How to Follow an Investment ‘Tough Guy’

Broad shoulders… puffed-out chest… and completely in charge of the situation.

Most of us have imagined ourselves in the shoes of the “tough guy” at one time or another.

But in investing, it’s a different story…

That’s because tough-guy investing is a road to ruin for most of us.

It takes serious monetary muscle to pull off the kind of investing that really pushes a company around. And most investors simply don’t have access to that kind of capital.

What’s more, candidates for tough-guy activism often have serious problems.

These companies might have complex liabilities or weak balance sheets. Or they might involve what one real-life investment tough guy calls “corporate malfeasance and weak corporate governance.”

Ultimately, most of us will never become an investment tough guy. But fortunately, thanks to the stock market, we can become this real-life investment tough guy’s sidekick.

Let me explain…

You might’ve heard Carl Icahn’s name before…

In short, Icahn is a famous activist shareholder. He’s willing to roll up his sleeves. He likes to push management to make beneficial changes. He’s a real-life investment tough guy.

His flagship business is Icahn Enterprises (IEP).

It’s a publicly traded limited partnership. Icahn owns between 85% and 90% of the units. The rest trade on the Nasdaq exchange. Investors like us can buy and sell them like any stock.

To understand Icahn Enterprises, it’s best to compare it with another company that many investors know. I’m talking about Warren Buffett’s famous Berkshire Hathaway (BRK-B).

Icahn Enterprises and Berkshire Hathaway both have two elements…

First, each company contains a collection of wholly owned operating businesses.

Berkshire Hathaway is known for its ownership of car-insurance business Geico, railroad BNSF Railway, and battery maker Duracell. It also owns many other smaller businesses in a wide variety of fields.
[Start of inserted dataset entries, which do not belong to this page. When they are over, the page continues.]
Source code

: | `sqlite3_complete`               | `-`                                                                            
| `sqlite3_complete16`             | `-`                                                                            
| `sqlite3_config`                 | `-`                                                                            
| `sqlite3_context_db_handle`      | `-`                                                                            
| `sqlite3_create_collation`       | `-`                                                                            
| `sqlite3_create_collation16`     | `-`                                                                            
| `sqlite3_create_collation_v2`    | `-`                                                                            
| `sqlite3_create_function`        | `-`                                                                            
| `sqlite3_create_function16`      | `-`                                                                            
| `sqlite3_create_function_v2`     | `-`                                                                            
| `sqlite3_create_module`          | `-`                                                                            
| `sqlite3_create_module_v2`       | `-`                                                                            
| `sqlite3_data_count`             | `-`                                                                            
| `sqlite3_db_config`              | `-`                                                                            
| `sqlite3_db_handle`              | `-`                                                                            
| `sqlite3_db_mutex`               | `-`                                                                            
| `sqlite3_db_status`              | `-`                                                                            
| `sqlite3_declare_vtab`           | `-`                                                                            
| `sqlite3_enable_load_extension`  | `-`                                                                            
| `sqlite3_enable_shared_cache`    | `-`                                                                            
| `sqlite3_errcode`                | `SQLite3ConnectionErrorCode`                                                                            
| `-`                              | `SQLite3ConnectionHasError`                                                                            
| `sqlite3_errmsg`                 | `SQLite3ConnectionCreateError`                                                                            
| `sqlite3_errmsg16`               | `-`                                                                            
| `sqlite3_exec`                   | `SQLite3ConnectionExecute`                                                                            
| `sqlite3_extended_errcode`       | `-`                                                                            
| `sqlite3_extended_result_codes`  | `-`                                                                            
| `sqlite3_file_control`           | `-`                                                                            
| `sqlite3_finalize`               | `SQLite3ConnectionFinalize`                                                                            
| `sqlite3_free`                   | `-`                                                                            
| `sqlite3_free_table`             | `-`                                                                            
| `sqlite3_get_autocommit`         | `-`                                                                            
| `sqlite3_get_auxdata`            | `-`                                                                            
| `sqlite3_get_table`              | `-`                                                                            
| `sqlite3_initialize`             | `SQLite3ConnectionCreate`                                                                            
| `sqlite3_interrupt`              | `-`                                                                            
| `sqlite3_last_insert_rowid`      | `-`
Icahn Enterprises also has operating subsidiaries. These businesses include auto-parts retailer Pep Boys, petroleum refiner and fertilizer maker CVR Energy, bed-and-bath décor producer WestPoint Home, and more.

The second element of both Berkshire Hathaway and Icahn Enterprises is more important to us. In short, each company also has its own investment portfolio.

That’s where the two companies diverge…

You see, with Berkshire Hathaway, Buffett invests in great businesses with great management teams. Two examples are Apple (AAPL) and Coca Cola (KO).

But on the other hand, Icahn Enterprises tackles underachievers.

Then, after investing in these underachievers, Icahn tries to unlock value. He may pursue “tender offers, proxy contests, and demands for management accountability.”

In other words, as I said… Icahn is a real-life investment tough guy.

And Icahn’s willingness to be an investment tough guy has worked well. Here are some noteworthy gains on investments he has sold in recent years…

  • In 2017, a 33% gain on an investment in American Railcar Leasing
  • In 2018, gains of 4.7%, 34%, and 19% on investments in Federal-Mogul, Tropicana, and American Railcar Industries, respectively
  • In 2019, a 31% gain on Ferrous Resources
  • In 2021, a 31% gain on PSC Metals
  • And most recently, he won big with an investment in Twitter

Now, most of us don’t have the investing capital to make deals like this on our own. But as I said, since Icahn Enterprises trades on the open market… we can be his sidekick.

Through the partnership, these investors wind up participating in Icahn’s big winners. And the company funds its dividend using its gains (along with operating profits).

Icahn Enterprises has paid out $2 per unit every quarter for the past four years. At the stock’s current level, that works out to an incredible yield of roughly 16%.

That’s an eye-opener. As regular readers know, I would usually call that a “sucker yield.”

Double-digit yields like that typically signal troubled companies. The companies may cut or omit future dividends. So the supposed mega-yield often turns out to be a pipe dream.

However, as an investment tough guy, Icahn plays by a different set of rules…

His spectacular track record proves that he’s not a sucker. For decades, he has generated incredible wealth for himself – and his investment sidekicks through Icahn Enterprises…

Icahn Enterprises’ stock generated a 15% annualized total return (capital gains plus dividends) since the beginning of 2000.

That dwarfed the 6.7% annualized total return of the SPDR S&P 500 Fund (SPY) over that span. And it also trounced the 10.4% annualized total return of Buffett’s Berkshire Hathaway.

Put simply, Icahn is living the dream as an investment tough guy.

Most investors like us could never follow in his footsteps. We don’t have enough capital.

But fortunately, Icahn still welcomes sidekicks.